Problems Encountered in Research
WARNING
Data Privacy and Security
Researchers face significant challenges regarding data privacy breaches. Concerns over sensitive data being exposed or accessed without permission are common, especially when shared over public networks. Many research institutions use intranets or secure, closed networks to maintain better control and minimize the risk of data leakage. Due to concerns about losing confidentiality, researchers often avoid using websites like GPT to prevent private documents from being uploaded to external servers.
TIP
Customizable Knowledge Base
Researchers often find that large models, while having strong generalization abilities, lack the depth of domain-specific knowledge required for their specialized work. These models may provide broad insights, but their responses can be too superficial or imprecise when addressing highly technical or niche topics. This limits their usefulness in research, where deep expertise and accurate, detailed information are essential.
Offline Software Package
We took these situations into account and developed an offline package designed to meet the unique needs of researchers concerned about data privacy and security.
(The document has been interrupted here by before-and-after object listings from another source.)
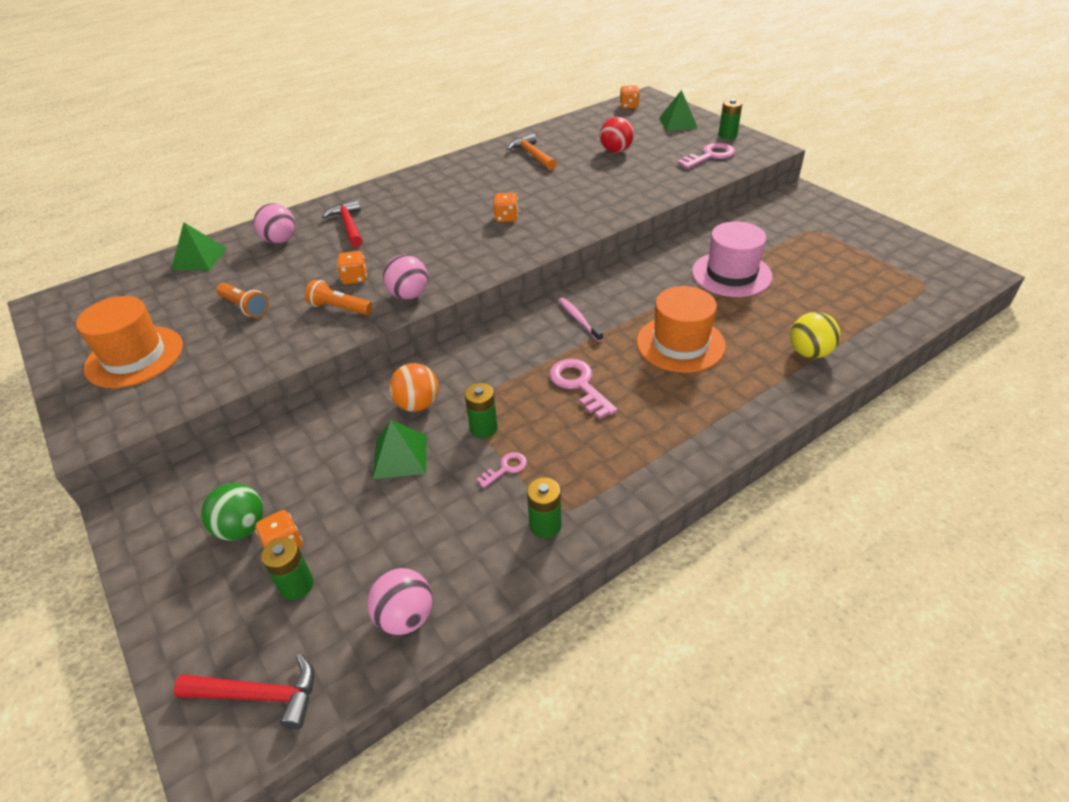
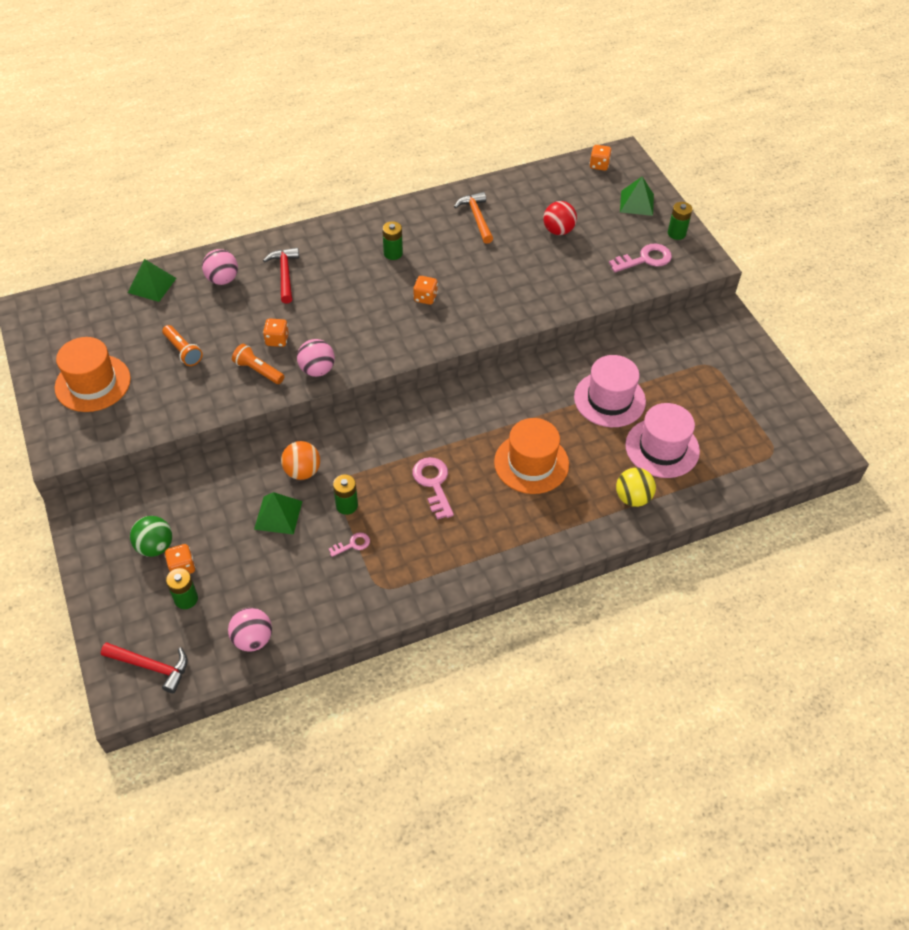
camera: 10 degrees right, 10 degrees up
green battery [527,478,561,538] -> green battery moved to [382,221,403,260]
pink toothbrush [559,297,603,342] -> none
none -> pink hat [625,403,700,478]

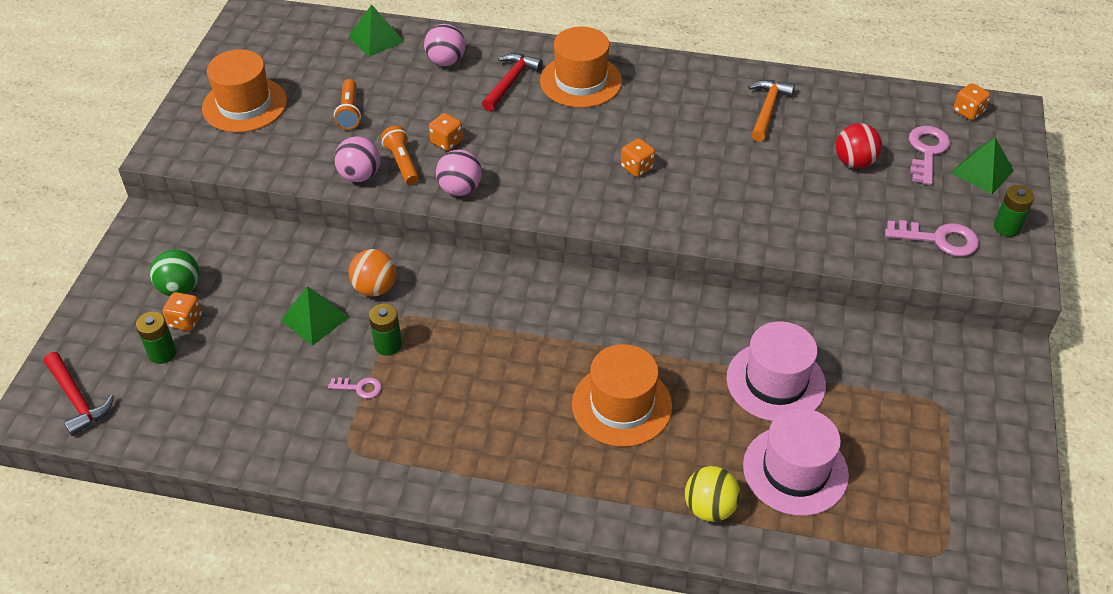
camera: 35 degrees right, 5 degrees down
pink ball [228,608,272,652] -> pink ball moved to [334,136,380,182]
green battery [382,221,403,260] -> none
pink key [413,457,454,520] -> pink key moved to [909,126,950,185]
none -> orange hat [540,27,622,108]

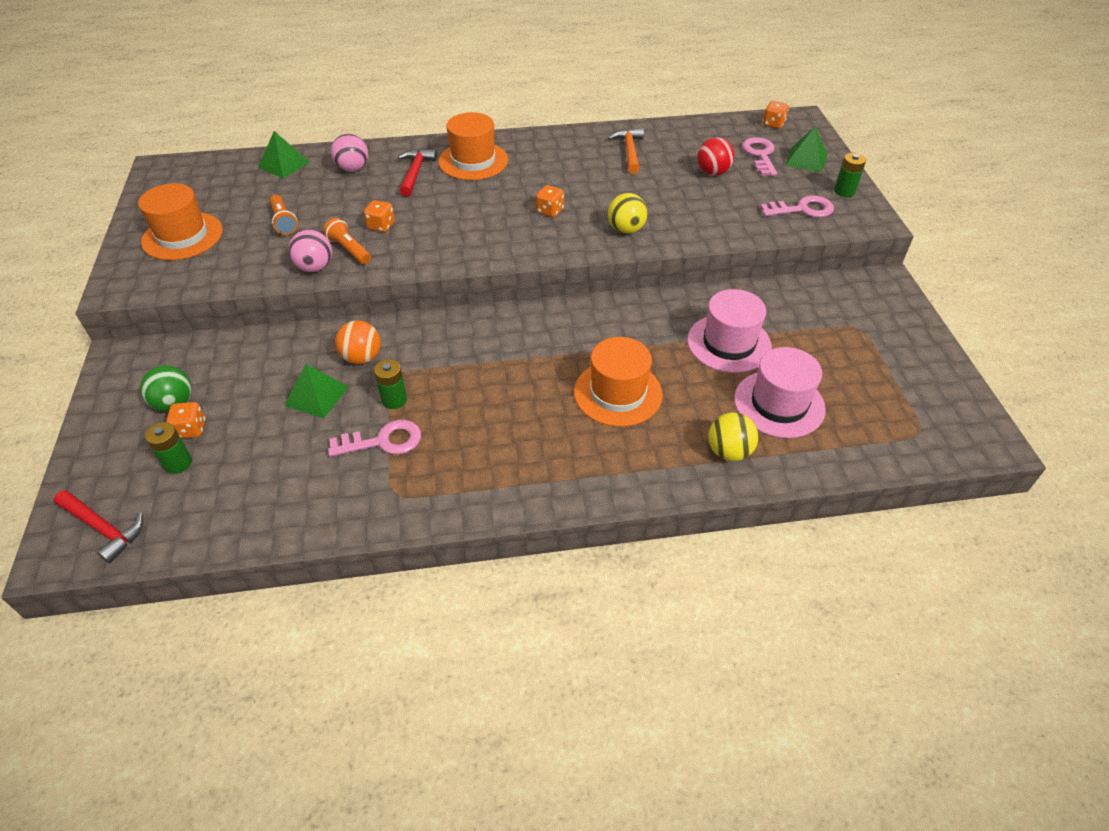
camera: 20 degrees left, 0 degrees up
pink key [328,377,382,399] -> pink key [328,420,421,457], size x1.83
pink ball [436,150,482,196] -> none
none -> yellow ball [608,193,648,234]

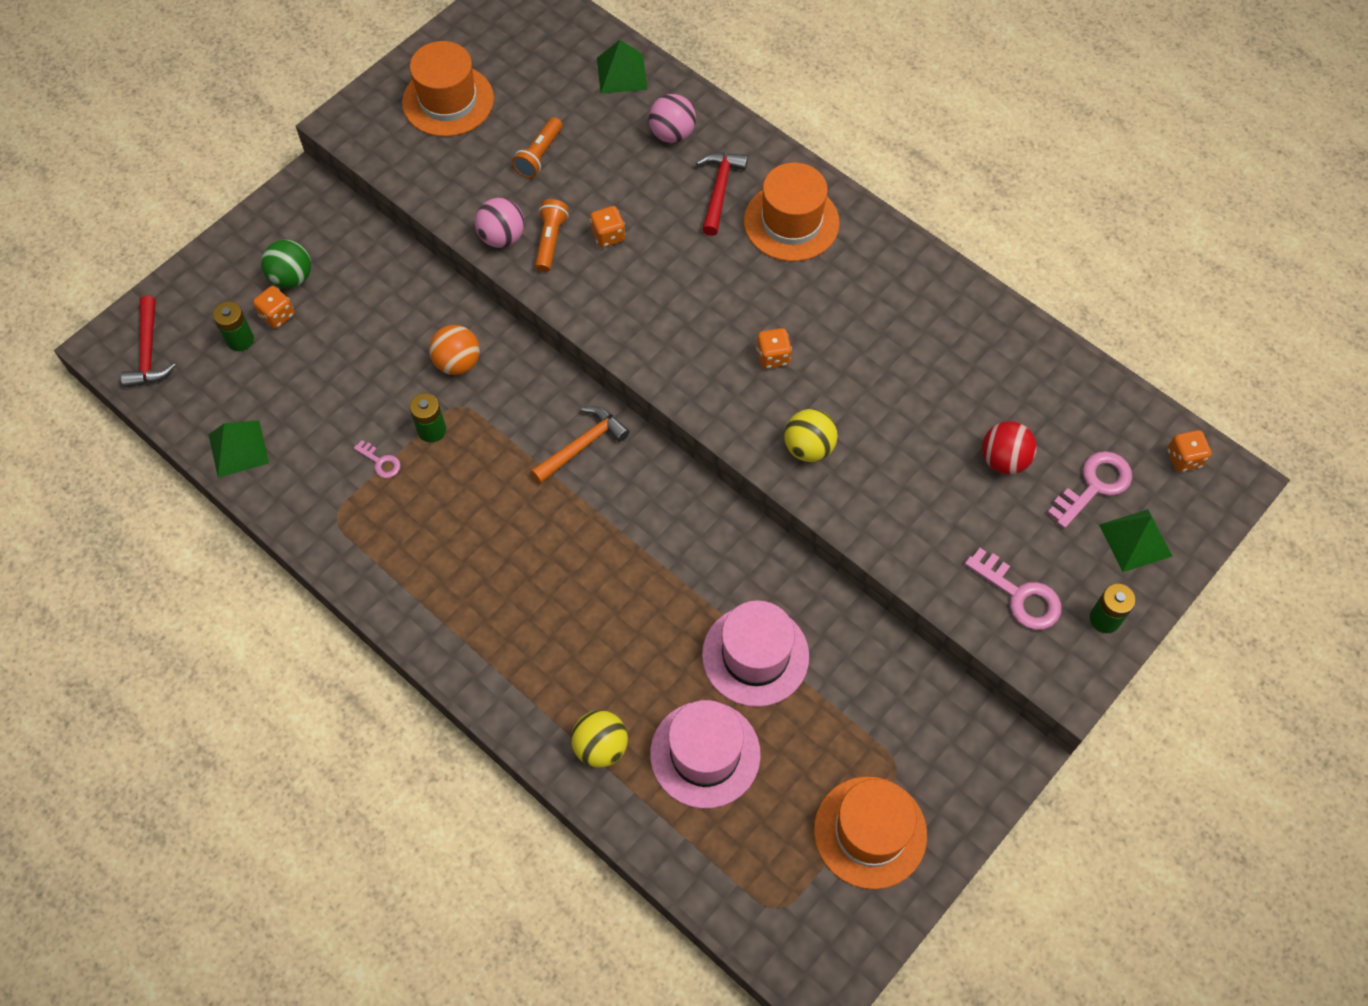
camera: 50 degrees right, 15 degrees up
green pyramid [285,364,348,418] -> green pyramid moved to [208,420,269,478]
pink key [328,420,421,457] -> pink key [354,440,401,478], size x0.55
red hammer [398,149,437,197] -> red hammer turned 45 degrees counterclockwise [696,152,748,236]
orange hat [574,337,663,427] -> orange hat moved to [814,776,927,890]
orange hammer [608,128,644,174] -> orange hammer moved to [531,406,630,484]

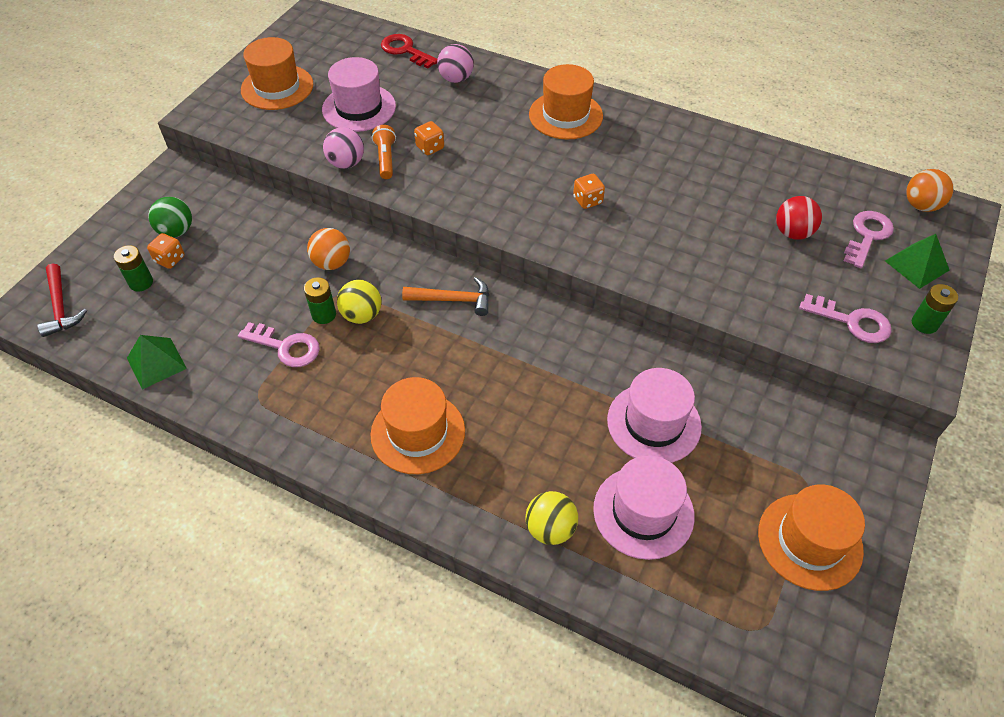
camera: 15 degrees left, 10 degrees down
pink key [354,440,401,478] -> pink key [238,322,320,367], size x1.83
orange flashlight [512,117,562,178] -> pink hat [322,57,396,132]
orange hammer [531,406,630,484] -> orange hammer turned 60 degrees clockwise [402,277,489,316]
green pyramid [597,40,647,94] -> red key [381,34,437,68]
red hammer [696,152,748,236] -> none
yellow ball [784,409,838,462] -> yellow ball moved to [337,280,382,324]
orange dice [1167,430,1212,472] -> orange ball [906,169,954,212]
none -> orange hat [370,377,465,474]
This package empowers users to create their own private knowledge bases tailored to their specific requirements. With this tool, users have complete control over the content, allowing them to curate and manage information without the fear of data leakage or unauthorized access. Furthermore, the package is built on open-source software, enabling users to modify and customize it according to their individual needs. This flexibility ensures that researchers can adapt the tool to their workflows, enhancing both productivity and confidence in their data management practices.
TIP
This document focuses on the introduction and use of local software packages developed by our team.